DMR Name Change:    

     Public Act 06-92 (HB 5478), An Act Concerning the Department of Mental Retardation, that passed the Connecticut State General Assembly this session and requires DMR to solicit input regarding a name change for the Department from clients and families receiving services provided by the department, advocates of persons with mental retardation and other interested parties. DMR is required to submit a report of findings and recommendations, including the cost of any recommended name change, to the Governor, the Office of Policy and Management and the Public Health Committee no later than January 1, 2007.   There is a new link on the DMR website with the most up to date information about this issue. http://www.dmr.state.ct.us/NameChange.htm.  As mentioned on the website, there are several opportunities for public input. The CT Council on Developmental Disabilities has graciously offered to host a Weblog regarding the potential name change for the Department of Mental Retardation.
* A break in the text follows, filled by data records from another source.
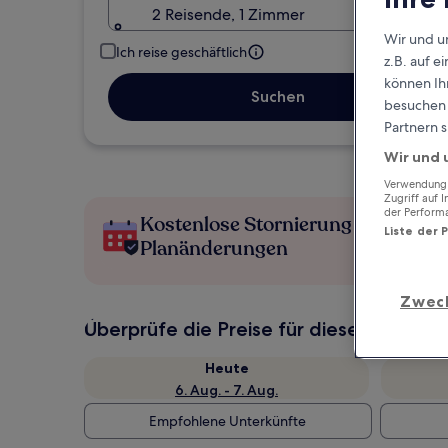
2 Reisende, 1 Zimmer
Wir und u
Ich reise geschäftlich
z.B. auf 
können Ihr
Suchen
besuchen S
Partnern s
Wir und 
Verwendung g
Zugriff auf 
der Perform
Kostenlose Stornierung bei
Liste der 
Planänderungen
Zwec
Überprüfe die Preise für diese Daten
Heute
6. Aug. - 7. Aug.
Empfohlene Unterkünfte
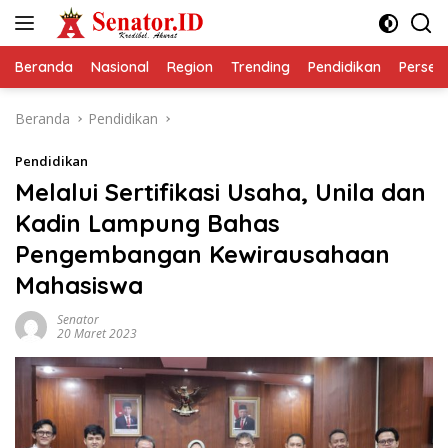
Langsung
ke
konten
Beranda
Nasional
Region
Trending
Pendidikan
Perseps
Beranda
Pendidikan
Pendidikan
Melalui Sertifikasi Usaha, Unila dan
Kadin Lampung Bahas
Pengembangan Kewirausahaan
Mahasiswa
Senator
20 Maret 2023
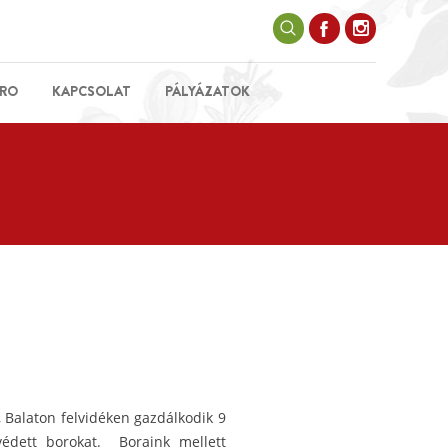
RO
KAPCSOLAT
PÁLYÁZATOK
 Balaton felvidéken gazdálkodik 9
védett borokat. Boraink mellett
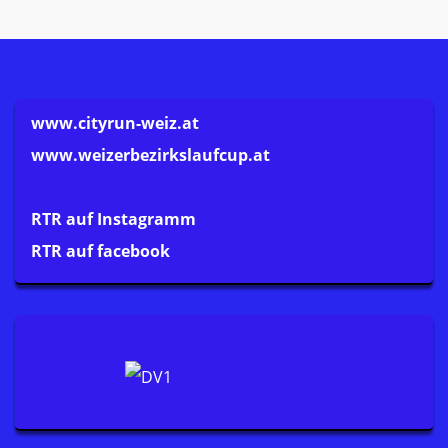
www.cityrun-weiz.at
www.weizerbezirkslaufcup.at
RTR auf Instagramm
RTR auf facebook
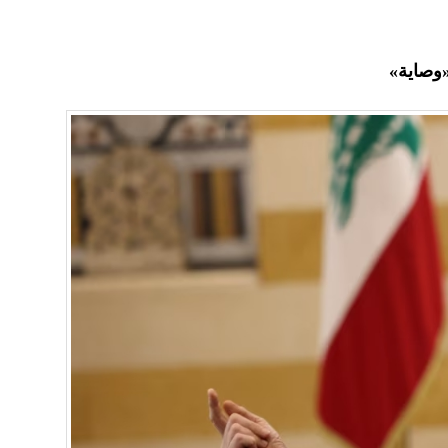
«وصاية»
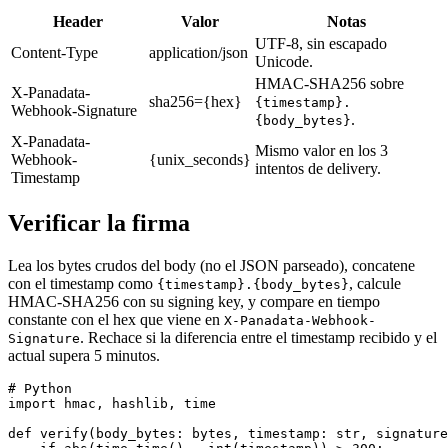
Header
Valor
Notas
UTF-8, sin escapado
Content-Type
application/json
Unicode.
HMAC-SHA256 sobre
X-Panadata-
sha256={hex}
{timestamp}.
Webhook-Signature
.
{body_bytes}
X-Panadata-
Mismo valor en los 3
Webhook-
{unix_seconds}
intentos de delivery.
Timestamp
Verificar la firma
Lea los bytes crudos del body (no el JSON parseado), concatene
con el timestamp como
, calcule
{timestamp}.{body_bytes}
HMAC-SHA256 con su signing key, y compare en tiempo
constante con el hex que viene en
X-Panadata-Webhook-
. Rechace si la diferencia entre el timestamp recibido y el
Signature
actual supera 5 minutos.
# Python

import hmac, hashlib, time

def verify(body_bytes: bytes, timestamp: str, signature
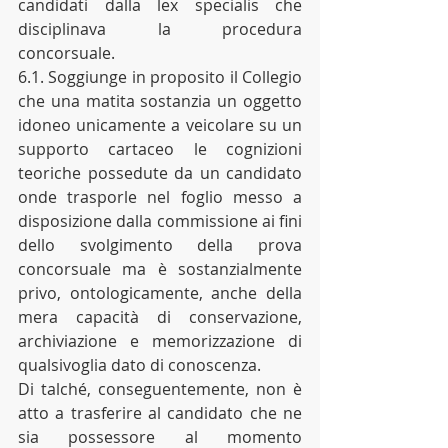
candidati dalla lex specialis che 
disciplinava la procedura 
concorsuale.
6.1. Soggiunge in proposito il Collegio 
che una matita sostanzia un oggetto 
idoneo unicamente a veicolare su un 
supporto cartaceo le cognizioni 
teoriche possedute da un candidato 
onde trasporle nel foglio messo a 
disposizione dalla commissione ai fini 
dello svolgimento della prova 
concorsuale ma è sostanzialmente 
privo, ontologicamente, anche della 
mera capacità di conservazione, 
archiviazione e memorizzazione di 
qualsivoglia dato di conoscenza.
Di talché, conseguentemente, non è 
atto a trasferire al candidato che ne 
sia possessore al momento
The Department has designed a questionnaire to gather input, available on the DMR website.  There will also be a statewide public forum in September 2006 at the Legislative Office Building in Hartford.  The department has commenced outreach efforts to gather as much input as possible on this important issue.

 

Birth to Three Program:

     The Department of Mental Retardation (DMR) published a Request for Proposals to conduct a

Unit Cost Study and to subsequently make rate recommendations for the Connecticut Birth-to-

Three Program. Solutions Consulting Group, LLC of Maine was the successful bidder for this

service. The purpose and design of the cost study was to gather sufficient information to address a

variety of issues including the potential for differential rates for geographic location, differential

rates for programs delivering specialty services to children who are deaf or hard of hearing,

supplemental rates for programs serving children with intensive service needs, and rates for

initial evaluation.  The legislature adopted most of the recommendations in the study resulting in a rate increase effective January 2007 as well as a one-time payment to providers to help offset the increase in gasoline costs since most services are delivered in the home. The Birth-to-Three System narrowed its eligibility in 2003 in order to achieve savings and maintain the entitlement status of the program.  As a result, 3.5 percent fewer children were served in FY06 than the previous year and referrals were down by 4 percent.  Expansion of eligibility continues to be a priority for those involved in the Birth-to-Three system as well as the Governor’s Early Childhood Cabinet.